Entre as medidas previstas estão o compartilhamento de dados estatísticos, indicadores de desempenho e boas práticas entre os órgãos envolvidos. A lei também prevê a mobilização da sociedade, de instituições públicas e privadas, do setor empresarial, educacional, técnico e acadêmico, além do planejamento e melhoria da infraestrutura e da sinalização em trechos com maior incidência de acidentes envolvendo animais.

O texto legal determina ainda que o Poder Executivo Estadual, em parceria com os municípios, promova ações preventivas e campanhas educativas, com foco na conscientização da população sobre os riscos de acidentes e a responsabilidade dos proprietários em manter seus animais devidamente contidos. A norma autoriza, inclusive, a celebração de convênios e parcerias com entidades da sociedade civil para fortalecer os programas de prevenção, fiscalização e educação no trânsito.

Outro ponto relevante é a exigência da elaboração de relatórios periódicos, que deverão ser divulgados publicamente, apresentando os resultados das ações de fiscalização e prevenção adotadas pelo Estado.

Mudanças na Lei nº 5.802/2008

A nova legislação também altera o artigo 3º da Lei nº 5.802, de 15 de outubro de 2008, que trata da apreensão de animais soltos em vias públicas. Com a mudança, após a apreensão, a Secretaria Estadual de Transportes deverá buscar a identificação do proprietário, que será formalmente notificado para informar se deseja ou não realizar o resgate do animal.

O proprietário terá o prazo de cinco dias, a partir da notificação, para efetuar o resgate, mediante o pagamento de multa conforme o porte do animal. Para animais de médio porte, a multa será de 100 UFIR-PI por cabeça, enquanto para animais de grande porte o valor será de 300 UFIR-PI por cabeça.

Em 2026, a Unidade Fiscal de Referência do Piauí (UFIR-PI) está fixada em R$ 4,95, valor utilizado como base para o cálculo das multas e penalidades previstas na legislação estadual.

Dados reforçam a urgência das medidas

A Secretaria da Segurança Pública do Piauí (SSP-PI), por meio da Diretoria de Operações de Trânsito, já vem desenvolvendo ações voltadas à prevenção de sinistros de trânsito envolvendo animais soltos.

Levantamento com dados consolidados aponta que, entre 1º de janeiro e 31 de dezembro de 2025, foram registradas 64 mortes em acidentes desse tipo no estado — sendo 38 em rodovias estaduais, 7 em rodovias federais e 19 em outras vias.
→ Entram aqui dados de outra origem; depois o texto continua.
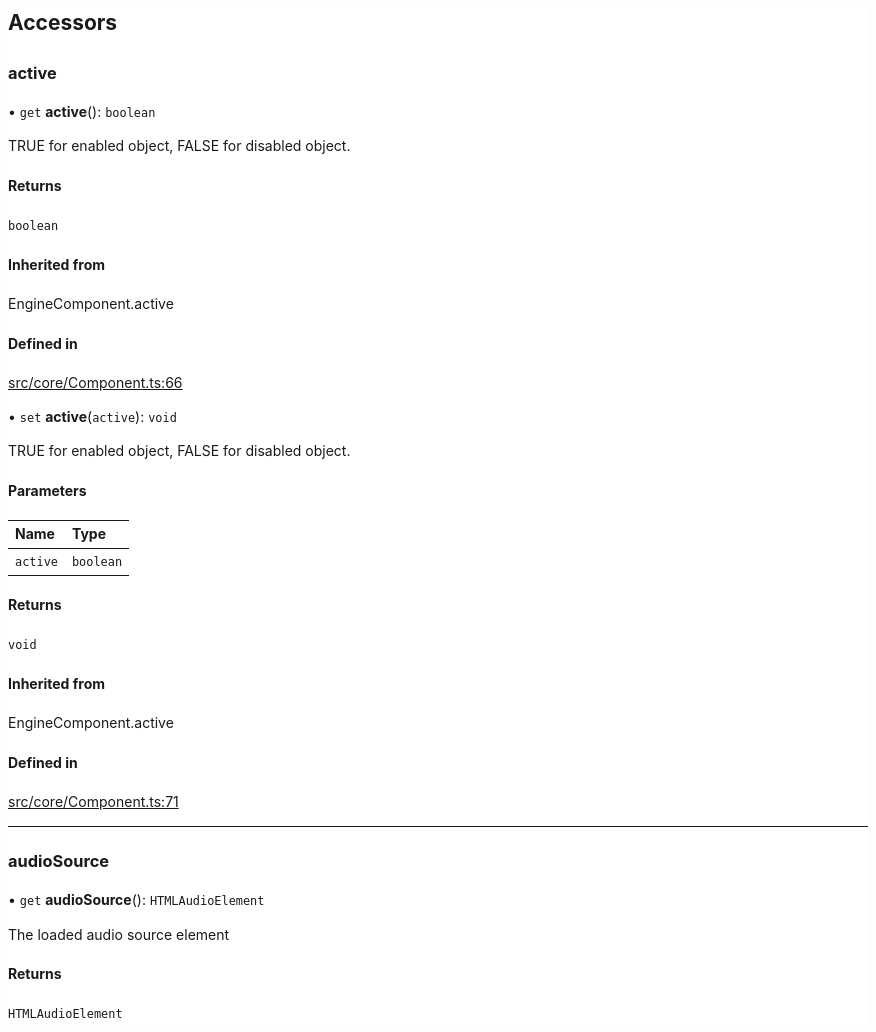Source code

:## Accessors

### active

• `get` **active**(): `boolean`

TRUE for enabled object, FALSE for disabled object.

#### Returns

`boolean`

#### Inherited from

EngineComponent.active

#### Defined in

[src/core/Component.ts:66](https://github.com/angry-pixel-studio/angry-pixel-engine/blob/93d7d6a/src/core/Component.ts#L66)

• `set` **active**(`active`): `void`

TRUE for enabled object, FALSE for disabled object.

#### Parameters

| Name | Type |
| :------ | :------ |
| `active` | `boolean` |

#### Returns

`void`

#### Inherited from

EngineComponent.active

#### Defined in

[src/core/Component.ts:71](https://github.com/angry-pixel-studio/angry-pixel-engine/blob/93d7d6a/src/core/Component.ts#L71)

___

### audioSource

• `get` **audioSource**(): `HTMLAudioElement`

The loaded audio source element

#### Returns

`HTMLAudioElement`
Em 2024, o número foi ainda maior, com 71 mortes, das quais 35 ocorreram em rodovias estaduais, 16 em federais e 20 em outras vias. Já em janeiro de 2026, foram registrados apenas dois casos, indicando uma tendência de redução.

Para o diretor de Operações de Trânsito da SSP-PI, Fernando Aragão, os dados são fundamentais para o planejamento das ações. “Esses números permitem direcionar o trabalho operacional, identificar os pontos com maior recorrência de ocorrências e fortalecer as ações de fiscalização e conscientização em parceria com outros órgãos. Com a nova lei, esse trabalho será ainda mais reforçado”, destacou.